Saat kegiatan LDK berlangsung, berbagai jenis kegiatan diberikan antara lain pembinaan mental dan akhlak, kepemimpinan OSIS, olahraga senam, keorganisasian, cara belajar efektif, retorika, Adiwiyata. Seluruh materi kegiatan yang diberikan mencakup pembentukan mental maupun kecakapan fisik. 

Adapun materi pelatihan secara khusus dibawakan langsung oleh guru-guru SMPN 40 dan mendapat pendampingan dari beberapa pengurus OSIS lama.

"LDK ini bertujuan meningkatkan sikap kedisiplinan bagi seluruh pengurus OSIS, mempererat silaturrahim antar sesama pengurus OSIS, meningkatkan budi pekerti baik bagi seluruh pengurus OSIS dan mendidik pengurus OSIS menjadi pribadi yang disiplin dan berdedikasi tinggi," kata Hj Erniwati Wakil Kepala Sekolah bidang kesiswaan melalui chat aplikasi media sosial pribadinya, Sabtu (2/11). Yang ketika dihubungi media ini, ia mengaku lagi mengikuti kegiatan diklat.

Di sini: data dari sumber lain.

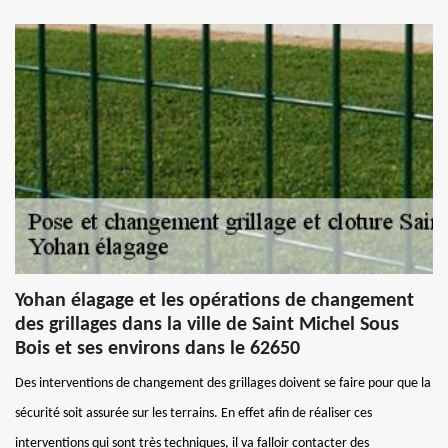
Yohan élagage et les opérations de changement
des grillages dans la ville de Saint Michel Sous
Bois et ses environs dans le 62650
Des interventions de changement des grillages doivent se faire pour que la
sécurité soit assurée sur les terrains. En effet afin de réaliser ces
interventions qui sont très techniques, il va falloir contacter des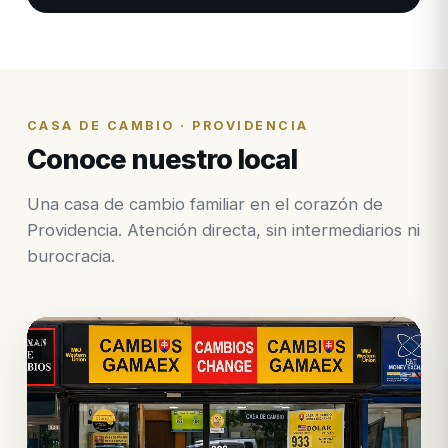
CASA DE CAMBIO · PROVIDENCIA
Conoce nuestro local
Una casa de cambio familiar en el corazón de
Providencia. Atención directa, sin intermediarios ni
burocracia.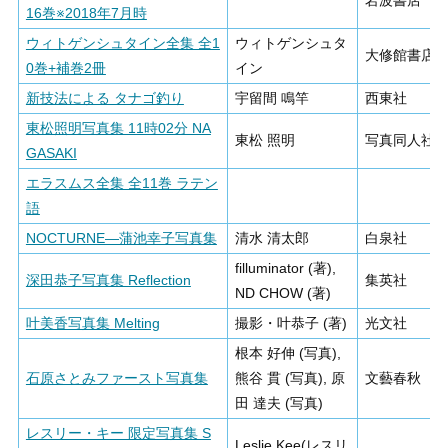
岩波書店
16巻※2018年7月時
ウィトゲンシュタイン全集 全1
ウィトゲンシュタ
大修館書店
0巻+補巻2冊
イン
新技法による タナゴ釣り
宇留間 鳴竿
西東社
東松照明写真集 11時02分 NA
東松 照明
写真同人社
GASAKI
エラスムス全集 全11巻 ラテン
語
NOCTURNE―蒲池幸子写真集
清水 清太郎
白泉社
filluminator (著),
深田恭子写真集 Reflection
集英社
ND CHOW (著)
叶美香写真集 Melting
撮影・叶恭子 (著)
光文社
根本 好伸 (写真),
石原さとみファースト写真集
熊谷 貫 (写真), 原
文藝春秋
田 達夫 (写真)
レスリー・キー 限定写真集 S
Leslie Kee(レスリ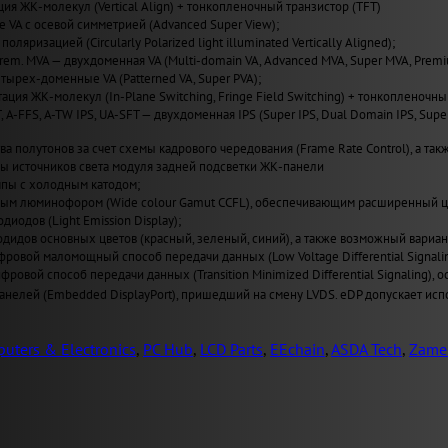
ия ЖК-молекул (Vertical Align) + тонкопленочный транзистор (TFT)
VA с осевой симметрией (Advanced Super View);
поляризацией (Circularly Polarized light illuminated Vertically Aligned);
Prem. MVA — двухдоменная VA (Multi-domain VA, Advanced MVA, Super MVA, Prem
четырех-доменные VA (Patterned VA, Super PVA);
ация ЖК-молекул (In-Plane Switching, Fringe Field Switching) + тонкопленочны
T, A-FFS, A-TW IPS, UA-SFT — двухдоменная IPS (Super IPS, Dual Domain IPS, Sup
а полутонов за счет схемы кадрового чередования (Frame Rate Control), а также
пы источников света модуля задней подсветки ЖК-панели
пы с холодным катодом;
ным люминофором (Wide сolour Gamut CCFL), обеспечивающим расширенный ц
иодов (Light Emission Display);
одидов основных цветов (красный, зеленый, синий), а также возможный вариан
ровой маломощный способ передачи данных (Low Voltage Differential Signal
ровой способ передачи данных (Transition Minimized Differential Signaling
нелей (Embedded DisplayPort), пришедший на смену LVDS. eDP допускает испо
uters & Electronics
,
PC Hub
,
LCD Parts
,
EEchain
,
ASDA Tech
,
Zame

Dalam pengelolaan pendidikan sehari-hari, SMP 40 berlokasi dijalan Minasa Upa Aroepala Timur No 4 Kecamatan Rappocini, tak hanya melulu berfokus pada kemampuan akademik siswa akan tetapi juga berfokus pada pengembangan minat dan bakat siswa.

Cara ini merupakan komitmen seluruh steakholder pendidikan guna mewujudkan visi dan misi sekolah perihal mencetak siswa-siswi yang tidak hanya pandai namun juga berkarakter. Cara ini sekaligus menjadi bukti yang dilakukan era kepemimpinan Ahmad Lamo yang bisa menjadi contoh bagi sekolah lainnya.